> **Task material**

::::::::::

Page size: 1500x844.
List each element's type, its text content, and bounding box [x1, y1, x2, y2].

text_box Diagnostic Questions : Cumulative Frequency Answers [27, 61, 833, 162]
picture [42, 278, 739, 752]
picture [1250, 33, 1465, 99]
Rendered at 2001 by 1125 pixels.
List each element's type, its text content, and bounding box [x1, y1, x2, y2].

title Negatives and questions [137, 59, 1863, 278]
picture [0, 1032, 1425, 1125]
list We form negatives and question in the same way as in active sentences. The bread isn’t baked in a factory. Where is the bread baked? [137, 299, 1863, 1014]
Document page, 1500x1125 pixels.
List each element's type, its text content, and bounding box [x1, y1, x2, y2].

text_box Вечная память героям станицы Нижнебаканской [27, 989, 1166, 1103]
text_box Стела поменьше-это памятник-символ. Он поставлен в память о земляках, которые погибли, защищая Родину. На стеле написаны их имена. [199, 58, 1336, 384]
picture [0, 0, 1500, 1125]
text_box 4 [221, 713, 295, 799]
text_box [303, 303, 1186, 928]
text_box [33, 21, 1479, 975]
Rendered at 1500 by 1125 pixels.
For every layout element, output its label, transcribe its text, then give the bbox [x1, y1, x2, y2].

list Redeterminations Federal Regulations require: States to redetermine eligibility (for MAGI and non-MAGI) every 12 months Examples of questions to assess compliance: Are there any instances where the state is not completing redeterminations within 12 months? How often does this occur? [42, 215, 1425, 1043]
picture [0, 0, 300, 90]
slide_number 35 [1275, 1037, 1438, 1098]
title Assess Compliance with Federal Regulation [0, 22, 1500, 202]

::::::::::

> **Your assignment**
Repeat the material, keeping every word exactly as it is.

> **Final answer**
Page size: 1500x844.
List each element's type, its text content, and bounding box [x1, y1, x2, y2].

text_box Diagnostic Questions : Cumulative Frequency Answers [27, 61, 833, 162]
picture [42, 278, 739, 752]
picture [1250, 33, 1465, 99]
Rendered at 2001 by 1125 pixels.
List each element's type, its text content, and bounding box [x1, y1, x2, y2].

title Negatives and questions [137, 59, 1863, 278]
picture [0, 1032, 1425, 1125]
list We form negatives and question in the same way as in active sentences. The bread isn’t baked in a factory. Where is the bread baked? [137, 299, 1863, 1014]
Document page, 1500x1125 pixels.
List each element's type, its text content, and bounding box [x1, y1, x2, y2].

text_box Вечная память героям станицы Нижнебаканской [27, 989, 1166, 1103]
text_box Стела поменьше-это памятник-символ. Он поставлен в память о земляках, которые погибли, защищая Родину. На стеле написаны их имена. [199, 58, 1336, 384]
picture [0, 0, 1500, 1125]
text_box 4 [221, 713, 295, 799]
text_box [303, 303, 1186, 928]
text_box [33, 21, 1479, 975]
Rendered at 1500 by 1125 pixels.
For every layout element, output its label, transcribe its text, then give the bbox [x1, y1, x2, y2].

list Redeterminations Federal Regulations require: States to redetermine eligibility (for MAGI and non-MAGI) every 12 months Examples of questions to assess compliance: Are there any instances where the state is not completing redeterminations within 12 months? How often does this occur? [42, 215, 1425, 1043]
picture [0, 0, 300, 90]
slide_number 35 [1275, 1037, 1438, 1098]
title Assess Compliance with Federal Regulation [0, 22, 1500, 202]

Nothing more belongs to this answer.